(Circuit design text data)

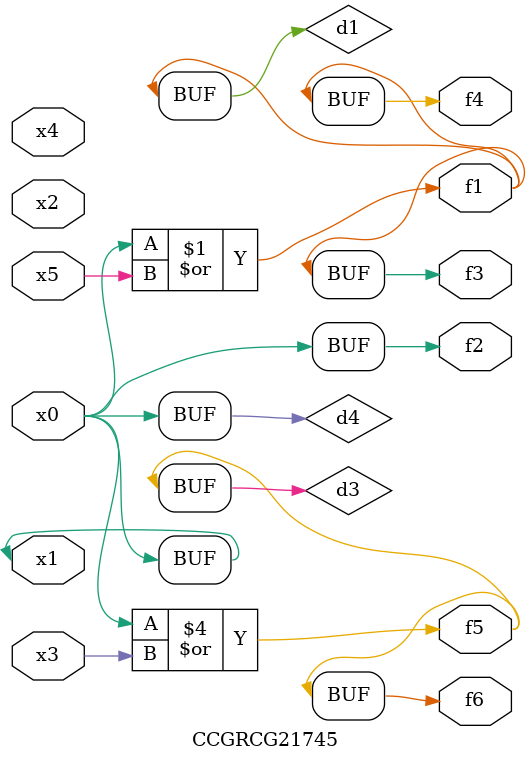
<source format=v>
module CCGRCG21745(
	input x0, x1, x2, x3, x4, x5,
	output f1, f2, f3, f4, f5, f6
);

	wire d1, d2, d3, d4;

	or (d1, x0, x5);
	xnor (d2, x1, x4);
	or (d3, x0, x3);
	buf (d4, x0, x1);
	assign f1 = d1;
	assign f2 = d4;
	assign f3 = d1;
	assign f4 = d1;
	assign f5 = d3;
	assign f6 = d3;
endmodule

</source>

* Action item
Every entry above is to be transcribed exactly, with all pictures left out.

* Problem solution
<source format=v>
module CCGRCG21745(
	input x0, x1, x2, x3, x4, x5,
	output f1, f2, f3, f4, f5, f6
);

	wire d1, d2, d3, d4;

	or (d1, x0, x5);
	xnor (d2, x1, x4);
	or (d3, x0, x3);
	buf (d4, x0, x1);
	assign f1 = d1;
	assign f2 = d4;
	assign f3 = d1;
	assign f4 = d1;
	assign f5 = d3;
	assign f6 = d3;
endmodule

</source>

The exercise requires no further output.